• **Work item**
Copy every line of the following records exactly, keeping each line's wording, spacing, and punctuation unchanged.

• **Records for this task**
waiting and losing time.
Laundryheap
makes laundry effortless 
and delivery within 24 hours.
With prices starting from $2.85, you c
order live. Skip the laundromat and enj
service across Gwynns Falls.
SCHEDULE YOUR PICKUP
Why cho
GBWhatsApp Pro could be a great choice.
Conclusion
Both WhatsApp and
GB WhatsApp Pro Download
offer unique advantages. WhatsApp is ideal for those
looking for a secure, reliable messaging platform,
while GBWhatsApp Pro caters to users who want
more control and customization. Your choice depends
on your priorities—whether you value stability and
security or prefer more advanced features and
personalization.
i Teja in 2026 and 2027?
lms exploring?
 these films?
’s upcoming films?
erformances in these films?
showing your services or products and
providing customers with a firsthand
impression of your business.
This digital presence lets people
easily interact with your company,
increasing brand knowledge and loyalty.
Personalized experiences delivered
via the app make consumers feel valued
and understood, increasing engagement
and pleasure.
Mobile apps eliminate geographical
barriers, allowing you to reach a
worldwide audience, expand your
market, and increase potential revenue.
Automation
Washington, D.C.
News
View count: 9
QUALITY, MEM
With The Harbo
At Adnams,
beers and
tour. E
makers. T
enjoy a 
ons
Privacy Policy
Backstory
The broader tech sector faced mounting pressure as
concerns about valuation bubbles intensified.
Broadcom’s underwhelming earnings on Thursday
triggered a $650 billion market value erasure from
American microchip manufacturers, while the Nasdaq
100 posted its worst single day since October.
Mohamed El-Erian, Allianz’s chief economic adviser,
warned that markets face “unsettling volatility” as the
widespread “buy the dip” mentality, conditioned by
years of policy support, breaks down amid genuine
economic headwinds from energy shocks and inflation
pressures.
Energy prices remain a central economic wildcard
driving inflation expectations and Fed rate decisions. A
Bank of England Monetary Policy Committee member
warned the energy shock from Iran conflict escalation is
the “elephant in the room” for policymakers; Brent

• **Solution for this problem**
waiting and losing time.
Laundryheap
makes laundry effortless 
and delivery within 24 hours.
With prices starting from $2.85, you c
order live. Skip the laundromat and enj
service across Gwynns Falls.
SCHEDULE YOUR PICKUP
Why cho
GBWhatsApp Pro could be a great choice.
Conclusion
Both WhatsApp and
GB WhatsApp Pro Download
offer unique advantages. WhatsApp is ideal for those
looking for a secure, reliable messaging platform,
while GBWhatsApp Pro caters to users who want
more control and customization. Your choice depends
on your priorities—whether you value stability and
security or prefer more advanced features and
personalization.
i Teja in 2026 and 2027?
lms exploring?
 these films?
’s upcoming films?
erformances in these films?
showing your services or products and
providing customers with a firsthand
impression of your business.
This digital presence lets people
easily interact with your company,
increasing brand knowledge and loyalty.
Personalized experiences delivered
via the app make consumers feel valued
and understood, increasing engagement
and pleasure.
Mobile apps eliminate geographical
barriers, allowing you to reach a
worldwide audience, expand your
market, and increase potential revenue.
Automation
Washington, D.C.
News
View count: 9
QUALITY, MEM
With The Harbo
At Adnams,
beers and
tour. E
makers. T
enjoy a 
ons
Privacy Policy
Backstory
The broader tech sector faced mounting pressure as
concerns about valuation bubbles intensified.
Broadcom’s underwhelming earnings on Thursday
triggered a $650 billion market value erasure from
American microchip manufacturers, while the Nasdaq
100 posted its worst single day since October.
Mohamed El-Erian, Allianz’s chief economic adviser,
warned that markets face “unsettling volatility” as the
widespread “buy the dip” mentality, conditioned by
years of policy support, breaks down amid genuine
economic headwinds from energy shocks and inflation
pressures.
Energy prices remain a central economic wildcard
driving inflation expectations and Fed rate decisions. A
Bank of England Monetary Policy Committee member
warned the energy shock from Iran conflict escalation is
the “elephant in the room” for policymakers; Brent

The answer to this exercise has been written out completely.